Abu-El-Haija Maisam, Kumar Soma, Quiros Jose Antonio, Balakrishnan Keshawadhana, Barth Bradley, Bitton Samuel, Eisses John F, Foglio Elsie Jazmin, Fox Victor, Francis Denease, Freeman Alvin Jay, Gonska Tanja, Grover Amit S, Husain Sohail Z, Kumar Rakesh, Lapsia Sameer, Lin Tom, Liu Quin Y, Maqbool Asim, Sellers Zachary M, Szabo Flora, Uc Aliye, Werlin Steven L, Morinville Veronique D
Division of Gastroenterology Hepatology and Nutrition, Cincinnati Children's Hospital Medical Center, Cincinnati, OH.
Division of Pediatric Gastroenterology, Medical University of South Carolina Children's Hospital, Charleston, SC.
J Pediatr Gastroenterol Nutr. 2018 Jan;66(1):159-176. doi: 10.1097/MPG.0000000000001715.
Although the incidence of acute pancreatitis (AP) in children is increasing, management recommendations rely on adult published guidelines. Pediatric-specific recommendations are needed.
The North American Society for Pediatric Gastroenterology, Hepatology and Nutrition Pancreas committee performed a MEDLINE review using several preselected key terms relating to management considerations in adult and pediatric AP. The literature was summarized, quality of evidence reviewed, and statements of recommendations developed. The authorship met to discuss the evidence, statements, and voted on recommendations. A consensus of at least 75% was required to approve a recommendation.
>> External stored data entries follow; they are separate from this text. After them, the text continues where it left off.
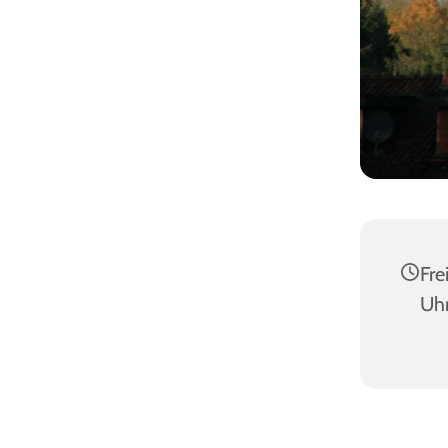
Fre
Uh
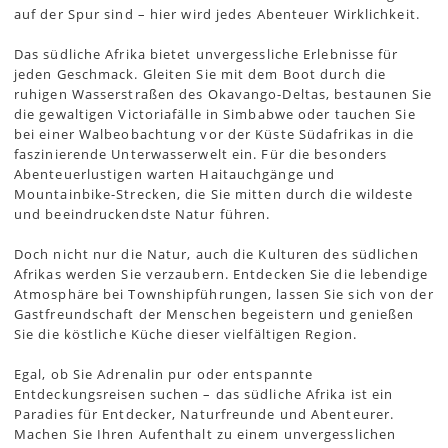
auf der Spur sind – hier wird jedes Abenteuer Wirklichkeit.
Das südliche Afrika bietet unvergessliche Erlebnisse für
jeden Geschmack. Gleiten Sie mit dem Boot durch die
ruhigen Wasserstraßen des Okavango-Deltas, bestaunen Sie
die gewaltigen Victoriafälle in Simbabwe oder tauchen Sie
bei einer Walbeobachtung vor der Küste Südafrikas in die
faszinierende Unterwasserwelt ein. Für die besonders
Abenteuerlustigen warten Haitauchgänge und
Mountainbike-Strecken, die Sie mitten durch die wildeste
und beeindruckendste Natur führen.
Doch nicht nur die Natur, auch die Kulturen des südlichen
Afrikas werden Sie verzaubern. Entdecken Sie die lebendige
Atmosphäre bei Townshipführungen, lassen Sie sich von der
Gastfreundschaft der Menschen begeistern und genießen
Sie die köstliche Küche dieser vielfältigen Region.
Egal, ob Sie Adrenalin pur oder entspannte
Entdeckungsreisen suchen – das südliche Afrika ist ein
Paradies für Entdecker, Naturfreunde und Abenteurer.
Machen Sie Ihren Aufenthalt zu einem unvergesslichen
The diagnosis of pediatric AP should follow the published INternational Study Group of Pediatric Pancreatitis: In Search for a CuRE definitions (by meeting at least 2 out of 3 criteria: (1) abdominal pain compatible with AP, (2) serum amylase and/or lipase values ≥3 times upper limits of normal, (3) imaging findings consistent with AP). Adequate fluid resuscitation with crystalloid appears key especially within the first 24 hours. Analgesia may include opioid medications when opioid-sparing measures are inadequate. Pulmonary, cardiovascular, and renal status should be closely monitored particularly within the first 48 hours. Enteral nutrition should be started as early as tolerated, whether through oral, gastric, or jejunal route. Little evidence supports the use of prophylactic antibiotics, antioxidants, probiotics, and protease inhibitors. Esophago-gastro-duodenoscopy, endoscopic retrograde cholangiopancreatography, and endoscopic ultrasonography have limited roles in diagnosis and management. Children should be carefully followed for development of early or late complications and recurrent attacks of AP.
This clinical report represents the first English-language recommendations for the management of pediatric AP. Future aims should include prospective multicenter pediatric studies to further validate these recommendations and optimize care for children with AP.
尽管儿童急性胰腺炎(AP)的发病率在上升,但管理建议仍依赖于成人发布的指南。需要针对儿科的具体建议。
北美儿科胃肠病学、肝病学和营养学会胰腺委员会使用了几个与成人和儿科AP管理考虑相关的预选关键词进行了MEDLINE综述。对文献进行了总结,审查了证据质量,并制定了建议声明。作者们开会讨论了证据、声明,并对建议进行了投票。批准一项建议需要至少75%的共识。
儿科AP的诊断应遵循已发表的国际儿科胰腺炎研究组:寻找病因定义(通过满足以下3项标准中的至少2项:(1)与AP相符的腹痛,(2)血清淀粉酶和/或脂肪酶值≥正常上限的3倍,(3)与AP一致的影像学表现)。特别是在最初24小时内,用晶体液进行充分的液体复苏似乎是关键。当阿片类药物节省措施不足时,镇痛可能包括使用阿片类药物。应密切监测肺部、心血管和肾脏状况,尤其是在最初48小时内。应尽早开始肠内营养,无论通过口服、胃内或空肠途径。几乎没有证据支持使用预防性抗生素、抗氧化剂、益生菌和蛋白酶抑制剂。食管胃十二指肠镜检查、内镜逆行胰胆管造影和内镜超声在诊断和管理中的作用有限。应密切关注儿童AP早期或晚期并发症的发生以及复发情况。
本临床报告代表了首份关于儿科AP管理的英文建议。未来的目标应包括前瞻性多中心儿科研究,以进一步验证这些建议并优化对AP儿童的护理。